Swine flu is currently at the forefront of our health concerns. Experts are predicting a pandemic this season. The White House estimates that roughly 90,000 people will die of the swine flu – more than twice the number in a typical flu season. Vaccine manufacturers are working overtime to create a flu vaccine; this vaccine is expected to be ready by the middle of October.
The symptoms of the swine flu are pretty much identical to the symptoms of regular influenza, including a cough, fever, achy muscles, fatigue, and headaches, so it will be difficult to tell the difference – and perhaps beside the point. Also, just like the regular flu, swine flu is spread through airborne droplets from coughing, or from direct contact with a person who has swine flu.
It is important to know who is most likely to contract swine flu. Those at highest risk include:
- Children aged 6 months up to their 19th birthday (but the younger the child the higher the risk).
- Pregnant women.
- People 50 years of age and older.
- People of any age with heart or lung disease (asthma, COPD, emphysema), or diabetes.
- People with weakened immune systems.
Since the swine flu is a new strain of the flu that we have not been exposed to yet, we have yet to develop immunity, and everyone is at risk of contracting the swine flu. This is why people are so concerned about the swine flu this year.
There are many people who are leery of the swine flu vaccine for various reasons. It is not my intention to persuade those who are ready to take the vaccine not to take it. But there are other ways to prevent the swine flu using natural methods, and to decrease its severity if it does hit. Simply doing nothing and passively relying on the body’s ability to heal itself is foolish. We need to actively support the body’s ability to fight off the swine flu.

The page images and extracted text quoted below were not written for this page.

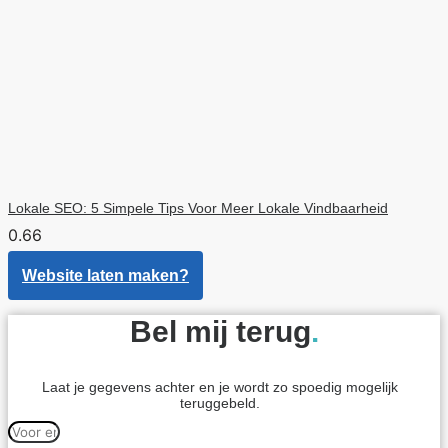
Lokale SEO: 5 Simpele Tips Voor Meer Lokale Vindbaarheid
Website laten maken?
Bel mij terug
.
Laat je gegevens achter en je wordt zo spoedig mogelijk
teruggebeld.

First off, we can look at the common sense basics that apply pretty much to all common upper respiratory tract diseases (common colds, influenza, etc.) These include:
- Decreasing your intake of sugars and other simple carbohydrates. These have been proven to suppress the immune system by reducing the white blood cell count for up to 24 hours.

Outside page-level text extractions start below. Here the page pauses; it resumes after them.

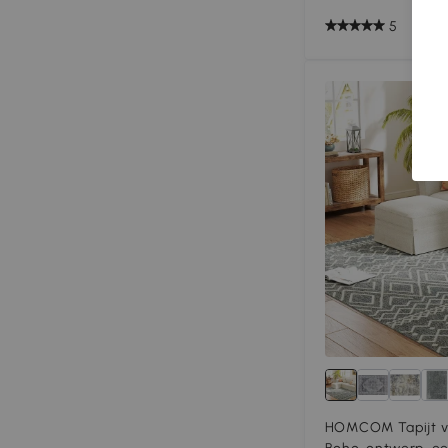
5
HOMCOM Tapijt vo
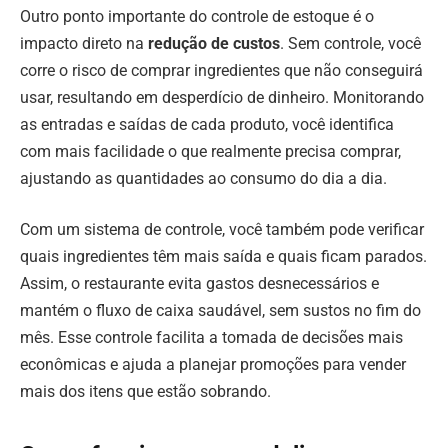
Outro ponto importante do controle de estoque é o
impacto direto na
redução de custos
. Sem controle, você
corre o risco de comprar ingredientes que não conseguirá
usar, resultando em desperdício de dinheiro. Monitorando
as entradas e saídas de cada produto, você identifica
com mais facilidade o que realmente precisa comprar,
ajustando as quantidades ao consumo do dia a dia.
Com um sistema de controle, você também pode verificar
quais ingredientes têm mais saída e quais ficam parados.
Assim, o restaurante evita gastos desnecessários e
mantém o fluxo de caixa saudável, sem sustos no fim do
mês. Esse controle facilita a tomada de decisões mais
econômicas e ajuda a planejar promoções para vender
mais dos itens que estão sobrando.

- Drinking plenty of water…ideally, at least 1 ounce per 3 pounds of body weight per day. (150 lbs = 50 oz of water.)
- Getting plenty of sleep.
- Washing your hands often, particularly if you are around people who may be sick.
- Optimizing your nutritional status
This last one is a bit vague…after all, if you’re eating well or at least taking a multivitamin, don’t you have good nutritional status? The short answer, almost without exception, is “no.” The food we eat nowadays is generally deficient in vitamins and minerals for various reasons. And multivitamins are helpful, but I consider multivitamins a good basic “insurance plan,” when the goal is just health maintenance. In this case, our goal is to prevent the swine flu, so it is good to tailor nutritional supplementation accordingly.

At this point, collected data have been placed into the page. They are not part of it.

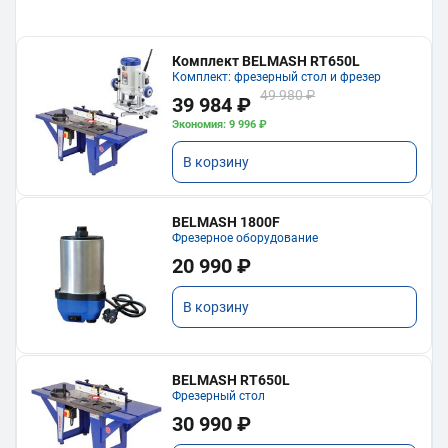
Комплект BELMASH RT650L
Комплект: фрезерный стол и фрезер
49 980 ₽
39 984 ₽
Экономия: 9 996 ₽
В корзину
BELMASH 1800F
Фрезерное оборудование
20 990 ₽
В корзину
BELMASH RT650L
Фрезерный стол
30 990 ₽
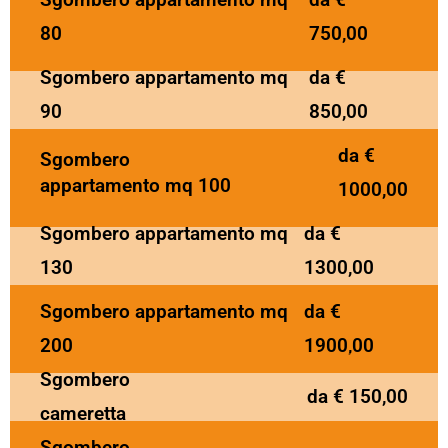
80
750,00
Sgombero appartamento mq
da €
90
850,00
da €
Sgombero
appartamento mq 100
1000,00
Sgombero appartamento mq
da €
130
1300,00
Sgombero appartamento mq
da €
200
1900,00
Sgombero
da € 150,00
cameretta
Sgombero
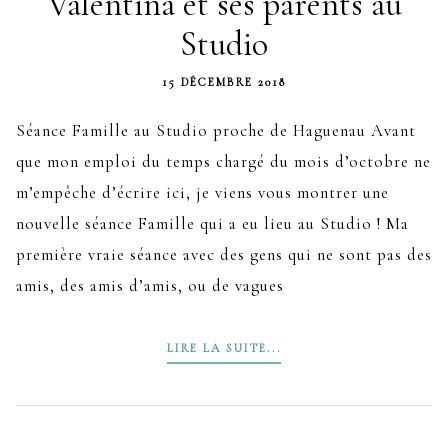
Valentina et ses parents au
Studio
15 DÉCEMBRE 2018
Séance Famille au Studio proche de Haguenau Avant
que mon emploi du temps chargé du mois d’octobre ne
m’empêche d’écrire ici, je viens vous montrer une
nouvelle séance Famille qui a eu lieu au Studio ! Ma
première vraie séance avec des gens qui ne sont pas des
amis, des amis d’amis, ou de vagues
LIRE LA SUITE...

The most discussed natural method of preventing the swine flu this year is vitamin D supplementation. Vitamin D is often found in food in doses that are laughably low compared with what our body needs. Certain coldwater fish are the only significant dietary source of vitamin D. The best source of vitamin D is the sun. Light-skinned individuals can produce up to 20,000 IUs of vitamin D merely by spending 15 minutes in direct sunlight, while one cup of fortified milk provides only 100 IUs of vitamin D. The recommended daily allowance of vitamin D is 200 IUs for adults, 400 IUs for children – but this is only to prevent bone diseases like rickets and osteomalacia, not to optimize immune function.
There is significant evidence nowadays linking low vitamin D levels in the body to low immunity. Indeed, some health care professionals and scientists – myself included – consider the lack of sunlight exposure in the winter months (and the resultant lack of vitamin D absorption) a significant reason why colds and the flu are so prevalent at this time.
It is a good idea to get your vitamin D levels checked right now. They should be above 50 ng/mL. If you are an adult, and your vitamin D levels are low, start high-dose supplementation of 5,000 IUs per day, then check again in 3 months. Or get plenty of sunshine- at least 15 minutes of direct sunlight on as much skin as possible every day.